__THE PROBLEM__
Search the entries for the word "места" and return every line where it is found.

__MATERIAL FOR THIS TASK__
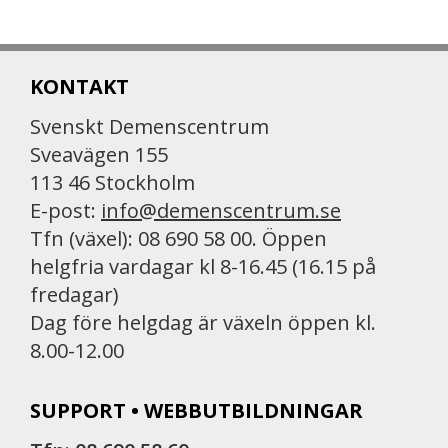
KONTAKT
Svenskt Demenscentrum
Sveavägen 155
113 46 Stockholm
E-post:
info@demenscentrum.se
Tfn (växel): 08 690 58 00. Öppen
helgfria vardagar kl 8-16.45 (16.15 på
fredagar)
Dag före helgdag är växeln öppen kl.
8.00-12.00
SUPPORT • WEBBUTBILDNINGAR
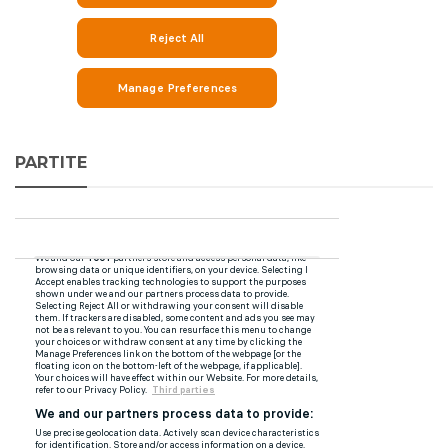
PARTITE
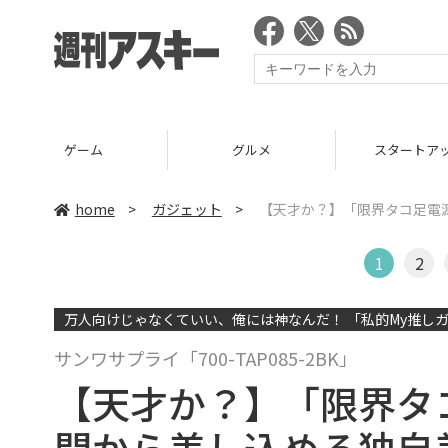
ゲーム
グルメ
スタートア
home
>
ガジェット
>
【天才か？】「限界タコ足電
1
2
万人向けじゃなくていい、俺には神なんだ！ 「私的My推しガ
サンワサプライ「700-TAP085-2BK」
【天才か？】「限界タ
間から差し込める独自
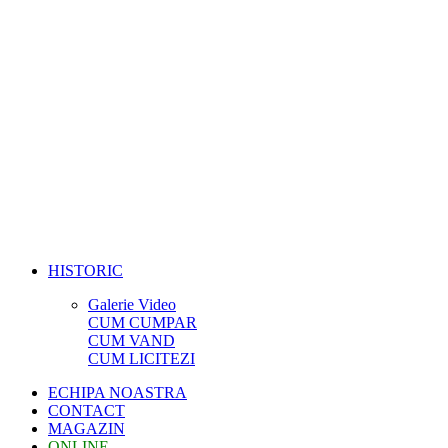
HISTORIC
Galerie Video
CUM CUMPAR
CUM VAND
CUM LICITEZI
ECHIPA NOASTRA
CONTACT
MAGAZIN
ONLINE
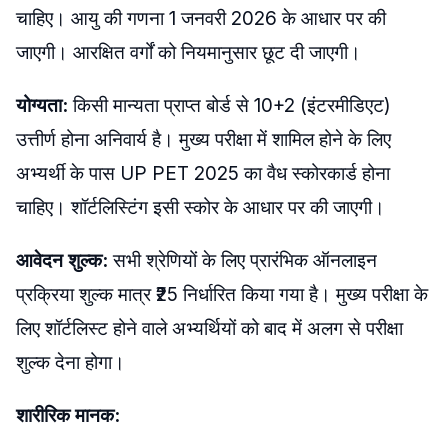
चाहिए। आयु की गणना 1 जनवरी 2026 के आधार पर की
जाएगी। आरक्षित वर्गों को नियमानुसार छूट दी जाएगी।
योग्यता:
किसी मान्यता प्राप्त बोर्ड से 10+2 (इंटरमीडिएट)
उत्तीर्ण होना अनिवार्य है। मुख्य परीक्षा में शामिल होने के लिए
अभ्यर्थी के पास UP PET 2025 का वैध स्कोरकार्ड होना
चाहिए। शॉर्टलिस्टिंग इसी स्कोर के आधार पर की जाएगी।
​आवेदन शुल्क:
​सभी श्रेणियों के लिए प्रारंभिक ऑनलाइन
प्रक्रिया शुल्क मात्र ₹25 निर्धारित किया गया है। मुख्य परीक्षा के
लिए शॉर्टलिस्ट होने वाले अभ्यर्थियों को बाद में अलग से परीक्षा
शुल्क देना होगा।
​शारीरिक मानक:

==

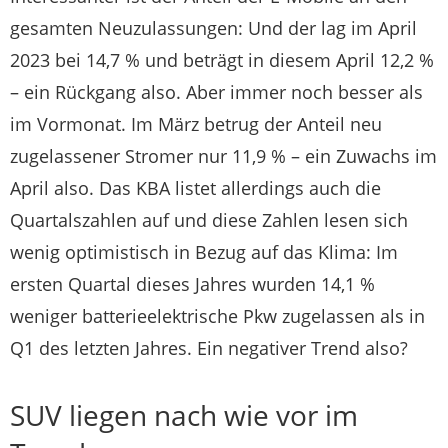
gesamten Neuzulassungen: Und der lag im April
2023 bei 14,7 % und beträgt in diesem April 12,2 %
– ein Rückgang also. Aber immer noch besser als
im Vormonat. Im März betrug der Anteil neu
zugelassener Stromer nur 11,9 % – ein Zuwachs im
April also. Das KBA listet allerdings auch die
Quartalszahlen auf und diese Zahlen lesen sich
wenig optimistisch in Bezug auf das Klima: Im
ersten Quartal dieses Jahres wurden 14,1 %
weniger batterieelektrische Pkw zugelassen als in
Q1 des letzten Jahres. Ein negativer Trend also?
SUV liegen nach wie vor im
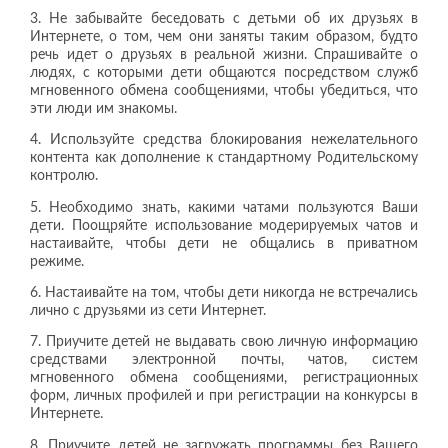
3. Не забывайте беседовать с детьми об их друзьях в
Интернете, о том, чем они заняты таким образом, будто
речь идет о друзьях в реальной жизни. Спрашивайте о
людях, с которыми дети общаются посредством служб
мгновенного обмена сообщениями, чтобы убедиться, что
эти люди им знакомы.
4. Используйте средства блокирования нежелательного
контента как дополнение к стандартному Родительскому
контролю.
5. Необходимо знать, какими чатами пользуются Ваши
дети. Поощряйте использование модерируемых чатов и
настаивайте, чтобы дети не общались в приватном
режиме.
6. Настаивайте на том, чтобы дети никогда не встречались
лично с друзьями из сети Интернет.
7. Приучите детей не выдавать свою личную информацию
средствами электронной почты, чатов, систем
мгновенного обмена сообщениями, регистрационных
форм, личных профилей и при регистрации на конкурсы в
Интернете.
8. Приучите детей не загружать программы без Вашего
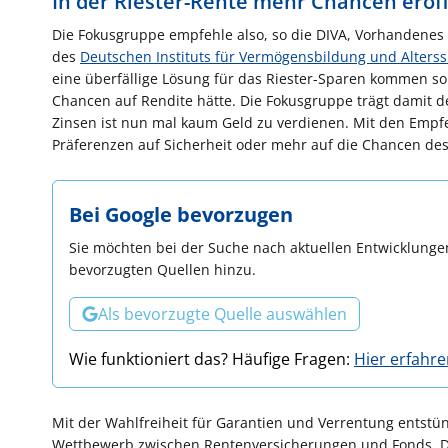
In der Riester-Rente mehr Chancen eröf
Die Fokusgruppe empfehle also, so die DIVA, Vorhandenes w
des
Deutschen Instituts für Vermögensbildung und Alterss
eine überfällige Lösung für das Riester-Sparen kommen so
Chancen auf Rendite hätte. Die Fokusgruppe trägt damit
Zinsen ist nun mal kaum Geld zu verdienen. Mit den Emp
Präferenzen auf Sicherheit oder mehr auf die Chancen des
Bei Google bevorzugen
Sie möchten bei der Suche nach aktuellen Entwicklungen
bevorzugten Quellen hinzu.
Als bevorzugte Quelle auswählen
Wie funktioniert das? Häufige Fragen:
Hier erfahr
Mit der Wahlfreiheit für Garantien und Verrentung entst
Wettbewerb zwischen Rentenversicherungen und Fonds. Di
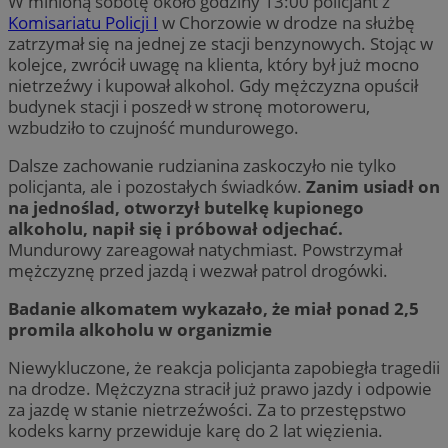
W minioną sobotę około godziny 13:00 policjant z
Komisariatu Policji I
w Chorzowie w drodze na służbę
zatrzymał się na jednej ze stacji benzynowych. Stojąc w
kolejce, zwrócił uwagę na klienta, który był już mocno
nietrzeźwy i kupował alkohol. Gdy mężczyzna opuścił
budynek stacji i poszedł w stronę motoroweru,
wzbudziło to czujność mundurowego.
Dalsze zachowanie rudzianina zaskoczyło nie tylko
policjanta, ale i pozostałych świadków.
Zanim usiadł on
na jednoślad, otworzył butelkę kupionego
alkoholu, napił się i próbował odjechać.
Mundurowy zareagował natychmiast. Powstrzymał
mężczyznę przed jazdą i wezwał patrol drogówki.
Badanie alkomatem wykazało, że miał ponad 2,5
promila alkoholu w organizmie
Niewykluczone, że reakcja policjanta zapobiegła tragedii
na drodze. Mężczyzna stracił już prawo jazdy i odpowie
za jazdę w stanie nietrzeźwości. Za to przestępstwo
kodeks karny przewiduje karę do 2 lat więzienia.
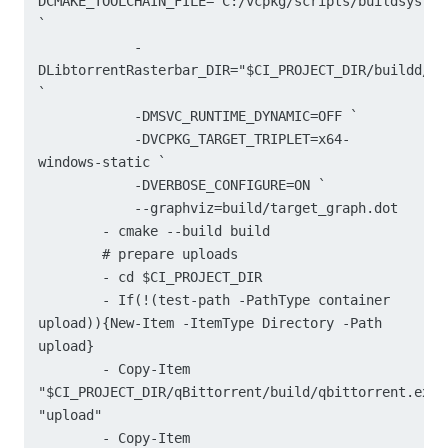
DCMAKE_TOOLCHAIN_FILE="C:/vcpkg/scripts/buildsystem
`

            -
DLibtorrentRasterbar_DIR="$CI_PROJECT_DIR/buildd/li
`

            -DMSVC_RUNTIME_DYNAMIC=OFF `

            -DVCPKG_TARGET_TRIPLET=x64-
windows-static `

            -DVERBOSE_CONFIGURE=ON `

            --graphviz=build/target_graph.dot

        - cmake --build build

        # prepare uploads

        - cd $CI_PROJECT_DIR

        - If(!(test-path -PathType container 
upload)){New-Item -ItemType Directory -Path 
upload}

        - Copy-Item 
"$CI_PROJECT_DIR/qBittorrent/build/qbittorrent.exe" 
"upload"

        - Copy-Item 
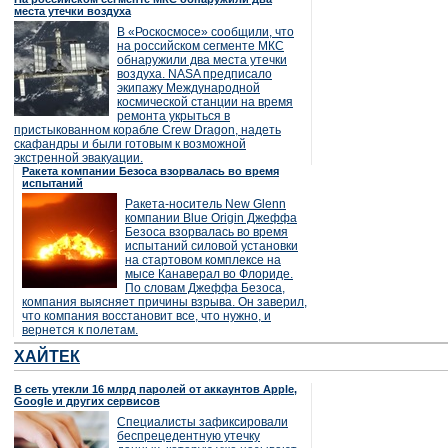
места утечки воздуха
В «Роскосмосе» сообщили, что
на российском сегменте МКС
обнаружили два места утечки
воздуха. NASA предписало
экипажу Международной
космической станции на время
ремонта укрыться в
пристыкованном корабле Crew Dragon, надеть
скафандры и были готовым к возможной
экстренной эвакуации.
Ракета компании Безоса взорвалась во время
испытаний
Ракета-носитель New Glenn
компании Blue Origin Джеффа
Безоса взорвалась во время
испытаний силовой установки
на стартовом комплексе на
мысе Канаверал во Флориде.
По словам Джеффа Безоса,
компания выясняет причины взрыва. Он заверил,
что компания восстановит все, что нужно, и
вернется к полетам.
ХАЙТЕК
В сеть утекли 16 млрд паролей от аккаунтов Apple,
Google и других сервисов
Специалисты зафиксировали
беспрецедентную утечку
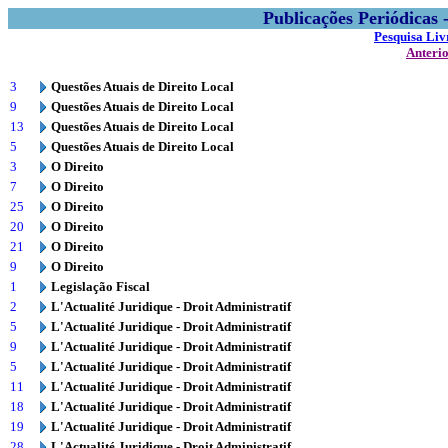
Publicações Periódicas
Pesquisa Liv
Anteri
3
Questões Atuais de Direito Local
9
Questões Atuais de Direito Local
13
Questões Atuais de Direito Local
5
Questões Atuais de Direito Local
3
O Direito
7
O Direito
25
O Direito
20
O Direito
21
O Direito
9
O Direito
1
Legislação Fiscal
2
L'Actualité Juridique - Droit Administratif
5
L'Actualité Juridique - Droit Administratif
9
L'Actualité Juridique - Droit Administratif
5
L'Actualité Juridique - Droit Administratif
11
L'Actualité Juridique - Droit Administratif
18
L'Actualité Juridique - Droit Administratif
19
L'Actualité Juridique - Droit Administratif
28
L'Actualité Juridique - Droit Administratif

__SOLUTION__
места утечки воздуха
обнаружили два места утечки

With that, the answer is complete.